## Job 1
Using the forum thread on horseback games for beginners, decide whether each statement agrees with it. Answer yes or no for each, and quote the words from the thread that decide it. (a) The riders at the camp will be 10 to 12 years old. (b) In the paper chase game, the rider uses stirrups. (c) In Boot in the Bucket, the boots are first placed along the top of the fence line.
====== Provided passage ======
# Horseback Games For Beginner Riders



## Hailey1203

Hey guys, so starting this upcoming weekend, im volunteering at a horse camp. I'm going to be working with the really young girls, the 10-12 year olds. The majority of them have never ridden a horse before, so its just going to be walk, stop and turn in the arena for the first few days, then short trail rides after that.

But i personally know how boring it can be to do the same thing over and over again, so im looking for some fun games for these girls to play on horseback. Something that involves them turning/stopping quite a bit!

I know
-Red light / Green light
-Simon Says 
-Slow walking races

Does anyone have any other suggestions for me?


----------



## NaeNae87

Holding cups of water while riding - helps to keep hands still and balanced.
Follow the leader
Egg and spoon races
sack races
Walk race
pole bending
Paper chase - the horse or pony is ridden without stirrups. A piece 2" x 4" piece of paper is placed under the rider's leg about mid-thigh. The riders then ride around the ring or arena at the walk, trot, and canter while trying to keep the paper from falling on the ground. This game emphasizes the rider's ability to ride without stirrups while still maintaining contact between the horse's back and the seat. The rider who jiggles will lose the paper.


----------



## Hailey1203

NaeNae87 said:


> Holding cups of water while riding - helps to keep hands still and balanced.
> Follow the leader
> Egg and spoon races
> sack races
> Walk race
> pole bending
> Paper chase - the horse or pony is ridden without stirrups. A piece 2" x 4" piece of paper is placed under the rider's leg about mid-thigh. The riders then ride around the ring or arena at the walk, trot, and canter while trying to keep the paper from falling on the ground. This game emphasizes the rider's ability to ride without stirrups while still maintaining contact between the horse's back and the seat. The rider who jiggles will lose the paper.


Thank you, but im looking for some more basic games. None of these girls are going to be able to ride with 1 hand, and they definitely wont be ready to ride with stirrups, but thank you! I'm going to remember these if i take a group with older kids


----------



## Hailey1203

Bump


----------



## Zeke

A game popular with the beginners at my barn is simply called Boot in the Bucket. 

We'd take old bell boots and place them along the top of the fence line an ask students to manuever they're horse to retrieve the boot (some riders would slip them over their wrist like a bracelet so they could still steer or put them on the saddle horn) and drop it into a bucket somewhere in the arena. 

So many variations can be done. Make them get the boots one at a time, they must come to a full stop to pick up and drop of the boot, have them get the boots in a certain order etc. If there are jumps in the arena I sometimes put the boots on the standards and set up a "course" they must do to get the boots in a specific order. Advanced riders would get to trot/canter later.
====== Record excerpts ======
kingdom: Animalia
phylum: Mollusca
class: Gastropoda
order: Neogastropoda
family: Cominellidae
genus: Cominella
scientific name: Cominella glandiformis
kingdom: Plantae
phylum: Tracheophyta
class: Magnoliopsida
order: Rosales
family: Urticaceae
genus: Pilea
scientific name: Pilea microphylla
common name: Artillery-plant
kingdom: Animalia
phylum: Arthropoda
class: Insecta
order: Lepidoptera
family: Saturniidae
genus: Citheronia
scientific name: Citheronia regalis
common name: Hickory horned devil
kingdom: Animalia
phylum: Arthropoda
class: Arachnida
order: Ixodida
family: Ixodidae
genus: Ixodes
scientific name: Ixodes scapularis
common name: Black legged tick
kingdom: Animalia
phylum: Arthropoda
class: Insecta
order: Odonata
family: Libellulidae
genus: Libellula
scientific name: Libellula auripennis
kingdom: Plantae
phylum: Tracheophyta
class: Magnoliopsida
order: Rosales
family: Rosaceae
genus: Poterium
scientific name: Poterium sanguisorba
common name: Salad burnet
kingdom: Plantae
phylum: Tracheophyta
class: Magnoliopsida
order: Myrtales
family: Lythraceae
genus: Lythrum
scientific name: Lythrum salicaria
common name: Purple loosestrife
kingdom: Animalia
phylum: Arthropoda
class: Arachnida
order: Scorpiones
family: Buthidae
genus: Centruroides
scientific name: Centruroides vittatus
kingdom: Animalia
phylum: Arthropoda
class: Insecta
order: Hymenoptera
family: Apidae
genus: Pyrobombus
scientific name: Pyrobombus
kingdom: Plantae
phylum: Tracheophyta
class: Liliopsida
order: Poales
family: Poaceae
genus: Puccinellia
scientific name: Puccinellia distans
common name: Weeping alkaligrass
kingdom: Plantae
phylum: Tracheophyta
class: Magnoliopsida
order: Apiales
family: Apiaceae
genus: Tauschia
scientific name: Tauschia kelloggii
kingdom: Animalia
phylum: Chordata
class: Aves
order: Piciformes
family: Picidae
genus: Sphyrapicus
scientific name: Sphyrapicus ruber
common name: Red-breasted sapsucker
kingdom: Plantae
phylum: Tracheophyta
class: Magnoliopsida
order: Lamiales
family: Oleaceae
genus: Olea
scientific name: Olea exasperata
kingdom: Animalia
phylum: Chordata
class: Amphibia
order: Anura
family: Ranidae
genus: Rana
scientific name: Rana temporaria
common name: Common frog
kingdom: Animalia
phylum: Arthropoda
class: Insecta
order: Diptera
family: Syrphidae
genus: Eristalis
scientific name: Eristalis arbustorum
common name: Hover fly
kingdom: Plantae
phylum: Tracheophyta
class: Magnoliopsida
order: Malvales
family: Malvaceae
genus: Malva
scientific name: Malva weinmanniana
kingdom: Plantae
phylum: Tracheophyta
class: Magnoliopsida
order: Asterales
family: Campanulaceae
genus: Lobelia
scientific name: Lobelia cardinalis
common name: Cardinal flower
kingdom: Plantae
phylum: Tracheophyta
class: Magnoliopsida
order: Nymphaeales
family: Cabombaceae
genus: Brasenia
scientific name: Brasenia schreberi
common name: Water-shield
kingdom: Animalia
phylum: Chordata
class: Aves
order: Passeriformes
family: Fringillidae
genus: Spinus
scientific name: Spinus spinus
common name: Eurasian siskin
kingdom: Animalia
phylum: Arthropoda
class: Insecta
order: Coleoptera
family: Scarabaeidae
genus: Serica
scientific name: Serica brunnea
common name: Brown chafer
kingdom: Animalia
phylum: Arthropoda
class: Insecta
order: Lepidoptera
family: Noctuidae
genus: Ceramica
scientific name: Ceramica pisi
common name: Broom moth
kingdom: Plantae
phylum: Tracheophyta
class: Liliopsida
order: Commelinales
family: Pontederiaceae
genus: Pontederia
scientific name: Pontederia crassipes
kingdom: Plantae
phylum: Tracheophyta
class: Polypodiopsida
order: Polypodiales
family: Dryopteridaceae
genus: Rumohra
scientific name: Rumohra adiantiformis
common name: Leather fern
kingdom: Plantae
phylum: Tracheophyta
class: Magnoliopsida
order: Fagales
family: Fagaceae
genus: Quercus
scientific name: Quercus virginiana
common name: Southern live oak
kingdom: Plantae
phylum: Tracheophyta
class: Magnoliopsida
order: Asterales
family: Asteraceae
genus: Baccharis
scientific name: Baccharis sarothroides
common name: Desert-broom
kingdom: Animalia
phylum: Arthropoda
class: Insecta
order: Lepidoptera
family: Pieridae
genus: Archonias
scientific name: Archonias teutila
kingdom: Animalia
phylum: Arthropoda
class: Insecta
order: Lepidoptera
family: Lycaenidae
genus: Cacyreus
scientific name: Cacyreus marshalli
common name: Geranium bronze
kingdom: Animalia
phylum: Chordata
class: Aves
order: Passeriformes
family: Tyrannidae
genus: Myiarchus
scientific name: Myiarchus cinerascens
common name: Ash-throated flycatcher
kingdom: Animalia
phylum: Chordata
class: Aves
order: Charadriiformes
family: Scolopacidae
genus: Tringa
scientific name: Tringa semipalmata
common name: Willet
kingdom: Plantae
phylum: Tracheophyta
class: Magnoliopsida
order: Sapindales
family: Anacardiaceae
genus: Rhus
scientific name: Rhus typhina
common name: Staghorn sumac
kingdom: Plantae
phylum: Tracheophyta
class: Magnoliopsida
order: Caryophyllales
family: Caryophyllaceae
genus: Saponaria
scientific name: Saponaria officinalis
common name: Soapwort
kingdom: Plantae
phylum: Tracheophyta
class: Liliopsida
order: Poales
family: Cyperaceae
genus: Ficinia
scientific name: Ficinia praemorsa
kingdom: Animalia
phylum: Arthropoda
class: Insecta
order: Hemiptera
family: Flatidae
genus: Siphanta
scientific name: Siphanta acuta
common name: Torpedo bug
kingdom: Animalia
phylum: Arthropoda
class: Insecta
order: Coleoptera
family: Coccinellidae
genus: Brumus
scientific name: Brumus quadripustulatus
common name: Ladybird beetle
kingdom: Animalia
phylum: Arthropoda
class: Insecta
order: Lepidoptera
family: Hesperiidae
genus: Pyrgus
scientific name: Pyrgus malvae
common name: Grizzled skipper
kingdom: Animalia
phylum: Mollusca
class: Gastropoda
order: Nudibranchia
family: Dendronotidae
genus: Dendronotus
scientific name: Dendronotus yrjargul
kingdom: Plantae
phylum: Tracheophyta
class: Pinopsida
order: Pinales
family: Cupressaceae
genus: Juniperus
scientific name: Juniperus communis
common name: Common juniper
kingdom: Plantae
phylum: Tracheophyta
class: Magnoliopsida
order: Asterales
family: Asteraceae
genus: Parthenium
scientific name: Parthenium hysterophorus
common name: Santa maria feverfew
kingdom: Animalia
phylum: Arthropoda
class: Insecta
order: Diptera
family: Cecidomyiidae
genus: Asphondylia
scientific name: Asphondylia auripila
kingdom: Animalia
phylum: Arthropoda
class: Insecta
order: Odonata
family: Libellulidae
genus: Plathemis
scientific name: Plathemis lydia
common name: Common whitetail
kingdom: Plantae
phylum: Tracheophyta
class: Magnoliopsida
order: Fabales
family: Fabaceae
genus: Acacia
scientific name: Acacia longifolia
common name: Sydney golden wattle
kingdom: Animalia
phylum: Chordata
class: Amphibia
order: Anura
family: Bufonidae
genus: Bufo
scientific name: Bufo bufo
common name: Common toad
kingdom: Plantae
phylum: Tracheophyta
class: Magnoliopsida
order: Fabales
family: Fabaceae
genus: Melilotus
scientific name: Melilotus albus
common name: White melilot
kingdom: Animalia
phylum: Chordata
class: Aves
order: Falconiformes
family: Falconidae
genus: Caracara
======
## Job 2
Extract the lines of the entries from the line with "common name: Hickory horned devil" up to and including the line with "genus: Libellula", and reproduce them without any change.

## Exercise solution 1
(a) Yes: "the 10-12 year olds"
(b) No: "the horse or pony is ridden without stirrups"
(c) Yes: "place them along the top of the fence line"

## Exercise solution 2
common name: Hickory horned devil
kingdom: Animalia
phylum: Arthropoda
class: Arachnida
order: Ixodida
family: Ixodidae
genus: Ixodes
scientific name: Ixodes scapularis
common name: Black legged tick
kingdom: Animalia
phylum: Arthropoda
class: Insecta
order: Odonata
family: Libellulidae
genus: Libellula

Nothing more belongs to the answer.